For the stored value functionality to make sense for the mass market, it is essential to revisit the concept of discipline discussed in part-2 of the blog series. It needs to facilitate discipline-in, discipline-out, as well as flexibility – all at the same time.

In a digital environment, discipline-in can be enabled by prods like reminders, prompts, and rules. These can be applied at several points, for example, at the time of receipt of income, or when there is idle money. Pre-defined rules can also facilitate assignment of money to specific buckets defined by the customers themselves.

Discipline-out can be reinforced with locks such as a waiting period, indivisibility, peer pressure, etc. Another way to ensure discipline-out is through labelling, based on parameters such as origin of the money, purpose, etc. Labels can be applied on several dimensions, including time, social relationships and networks, location, or the task/purpose of money.

Along with discipline-in/out, there also needs to be flexibility to break discipline, or provide outs, if there is an emergency requirement. One of the ways this can be achieved is by replicating mechanisms like money guards where customers can keep money with a trusted and respected member of their social circle, so that they can ask the member for the money in case of an emergency, but not for routine or unnecessary spending.

The stored value functionality needs to provide tools which are intuitively suggestive of purpose, even if the purpose is fuzzy or changing. The terms of use also need to be intuitively clear to the user; i.e. how do the prods, locks and outs work.

Catering to People’s Coping Mechanisms

For digital solutions to be useful for the mass market, they should be a digital extension of the real life coping mechanisms that people use. In effect, this would entail creation of a hyper reality using digital tools.

Animating money can be replicated through gaming dynamics, liquidity farming can be replicated by leveraging social networks, and income shaping can be facilitated by tasking and calendaring. The figure provides some ideas on what digitising some of these coping mechanisms might look like.

The attempt should be to provide access to tools which help people implement these coping mechanisms on their own terms.
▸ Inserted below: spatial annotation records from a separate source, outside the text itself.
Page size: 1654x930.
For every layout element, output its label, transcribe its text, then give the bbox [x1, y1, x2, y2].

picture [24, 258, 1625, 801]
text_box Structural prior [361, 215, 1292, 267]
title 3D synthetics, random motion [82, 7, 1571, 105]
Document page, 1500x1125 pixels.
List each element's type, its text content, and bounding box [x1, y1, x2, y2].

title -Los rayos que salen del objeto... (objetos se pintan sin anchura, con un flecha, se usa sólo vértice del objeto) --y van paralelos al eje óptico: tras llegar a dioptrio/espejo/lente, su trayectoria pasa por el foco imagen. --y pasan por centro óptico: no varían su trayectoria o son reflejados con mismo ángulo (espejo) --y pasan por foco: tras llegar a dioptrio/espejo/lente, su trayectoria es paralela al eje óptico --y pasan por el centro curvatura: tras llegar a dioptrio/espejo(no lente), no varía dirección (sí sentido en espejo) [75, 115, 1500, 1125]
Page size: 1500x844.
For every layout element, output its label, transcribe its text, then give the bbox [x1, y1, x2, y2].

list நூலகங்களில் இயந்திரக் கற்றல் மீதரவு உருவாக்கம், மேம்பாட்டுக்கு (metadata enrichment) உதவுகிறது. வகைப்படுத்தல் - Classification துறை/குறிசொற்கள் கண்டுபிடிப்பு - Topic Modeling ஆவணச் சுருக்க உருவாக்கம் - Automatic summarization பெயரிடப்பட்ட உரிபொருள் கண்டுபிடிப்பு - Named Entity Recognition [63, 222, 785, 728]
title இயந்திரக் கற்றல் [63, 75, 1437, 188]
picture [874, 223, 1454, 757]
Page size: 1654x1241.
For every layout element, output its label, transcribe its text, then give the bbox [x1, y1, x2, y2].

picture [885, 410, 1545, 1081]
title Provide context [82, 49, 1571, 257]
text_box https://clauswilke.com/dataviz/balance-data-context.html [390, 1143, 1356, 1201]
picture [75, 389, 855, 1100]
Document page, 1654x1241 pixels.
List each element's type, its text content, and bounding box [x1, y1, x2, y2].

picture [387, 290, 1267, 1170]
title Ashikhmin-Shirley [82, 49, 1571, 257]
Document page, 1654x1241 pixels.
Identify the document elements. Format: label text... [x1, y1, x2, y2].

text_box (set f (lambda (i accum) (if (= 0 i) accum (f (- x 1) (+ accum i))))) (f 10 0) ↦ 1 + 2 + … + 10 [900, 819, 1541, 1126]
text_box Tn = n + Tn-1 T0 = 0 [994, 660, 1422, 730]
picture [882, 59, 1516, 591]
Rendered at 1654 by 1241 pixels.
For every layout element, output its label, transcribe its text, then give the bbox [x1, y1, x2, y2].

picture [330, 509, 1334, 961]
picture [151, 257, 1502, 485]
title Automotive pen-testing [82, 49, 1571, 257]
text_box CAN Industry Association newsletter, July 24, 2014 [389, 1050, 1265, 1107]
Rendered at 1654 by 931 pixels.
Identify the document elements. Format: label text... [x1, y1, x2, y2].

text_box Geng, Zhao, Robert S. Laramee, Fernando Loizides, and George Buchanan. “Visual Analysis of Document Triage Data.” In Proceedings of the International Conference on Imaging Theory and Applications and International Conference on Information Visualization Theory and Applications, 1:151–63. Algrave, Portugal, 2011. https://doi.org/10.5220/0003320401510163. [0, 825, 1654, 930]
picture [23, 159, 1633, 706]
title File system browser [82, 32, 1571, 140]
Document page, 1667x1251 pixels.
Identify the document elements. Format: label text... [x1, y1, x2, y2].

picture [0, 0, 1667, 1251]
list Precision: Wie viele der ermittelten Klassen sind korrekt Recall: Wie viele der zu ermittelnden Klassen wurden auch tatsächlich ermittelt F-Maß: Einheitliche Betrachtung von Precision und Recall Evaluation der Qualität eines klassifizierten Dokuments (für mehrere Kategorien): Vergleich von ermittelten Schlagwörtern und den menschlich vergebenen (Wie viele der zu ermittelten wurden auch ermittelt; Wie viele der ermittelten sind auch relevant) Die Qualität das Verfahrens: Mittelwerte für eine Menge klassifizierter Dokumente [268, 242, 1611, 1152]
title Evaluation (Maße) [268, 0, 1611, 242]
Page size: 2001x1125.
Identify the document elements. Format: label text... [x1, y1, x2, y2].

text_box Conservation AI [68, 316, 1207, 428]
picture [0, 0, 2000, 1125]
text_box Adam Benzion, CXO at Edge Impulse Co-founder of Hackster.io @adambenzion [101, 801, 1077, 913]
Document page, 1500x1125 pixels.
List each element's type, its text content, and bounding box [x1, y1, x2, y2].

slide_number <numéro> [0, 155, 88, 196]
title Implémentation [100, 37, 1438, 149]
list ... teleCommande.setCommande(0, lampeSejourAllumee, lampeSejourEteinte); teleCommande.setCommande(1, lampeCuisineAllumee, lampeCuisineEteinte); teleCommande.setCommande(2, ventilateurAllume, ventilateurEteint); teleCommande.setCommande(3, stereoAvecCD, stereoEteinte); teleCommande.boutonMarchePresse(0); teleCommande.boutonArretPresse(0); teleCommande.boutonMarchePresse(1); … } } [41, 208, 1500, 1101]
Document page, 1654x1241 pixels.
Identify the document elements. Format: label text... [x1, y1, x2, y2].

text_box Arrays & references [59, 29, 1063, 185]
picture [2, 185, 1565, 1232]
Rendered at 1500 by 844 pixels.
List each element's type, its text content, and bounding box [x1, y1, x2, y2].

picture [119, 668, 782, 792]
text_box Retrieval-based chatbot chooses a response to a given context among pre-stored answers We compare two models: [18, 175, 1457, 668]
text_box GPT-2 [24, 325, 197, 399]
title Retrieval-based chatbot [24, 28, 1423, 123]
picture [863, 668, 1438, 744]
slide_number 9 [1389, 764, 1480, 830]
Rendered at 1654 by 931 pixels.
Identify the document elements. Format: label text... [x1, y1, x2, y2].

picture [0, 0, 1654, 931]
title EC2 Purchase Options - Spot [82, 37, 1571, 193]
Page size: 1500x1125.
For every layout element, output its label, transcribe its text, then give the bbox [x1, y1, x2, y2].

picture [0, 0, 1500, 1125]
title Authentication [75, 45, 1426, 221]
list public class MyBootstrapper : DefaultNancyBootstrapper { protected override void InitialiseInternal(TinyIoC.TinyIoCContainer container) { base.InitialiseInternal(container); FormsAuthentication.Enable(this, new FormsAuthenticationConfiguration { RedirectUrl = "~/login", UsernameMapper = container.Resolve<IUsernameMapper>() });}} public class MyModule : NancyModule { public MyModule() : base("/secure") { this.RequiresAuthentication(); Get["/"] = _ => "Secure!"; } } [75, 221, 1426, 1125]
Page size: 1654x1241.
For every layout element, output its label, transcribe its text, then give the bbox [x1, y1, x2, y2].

This can be enabled through purpose buckets, time locks or indivisibility (limiting the ability to move a part of the money assigned to a particular money class) locks. Meaning can be attached to money through a variety of audio-visual cues, class of money (based on the purpose and/or the source of income), and through liquidity restrictions.

Concluding Thoughts

The ideas presented here are indicative, not prescriptive. We need to be cognizant of the fact that money organisation in people’s minds is not always explicit in their mind, it is fuzzy, abstract and changing. People organise their money matters in a way that helps them make small, daily decisions easily.

We feel that the key organising parameters in the visual expression of the solution relate directly with the basic Internet functionalities; they are:

  • Gaps (Tasks)
  • Geography (Maps)
  • Time (Calendar)
  • Relationships (Contacts, Social networking)

But maybe they shouldn’t exist in such an explicitly structured way. May be a scrapbook approach, where one has to find particular pockets of money, may work better. This may make it easier for people to maintain fuzziness, when they are not ready to concretise their goal.

It might be nice to help the visualisation with basic smartphone capabilities like, motions, music, image, colours, etc.

Before we wind up, let us reiterate that in designing a solution, you may not want to jump directly to the products (RD, FD, Instant loans, etc.). Think first of the coping mechanisms (Animate Money, Liquidity Farming, and Income Shaping) that your customers will apply mentally, and then think of the tools through which they will act on those coping mechanisms to devise their own suite of products.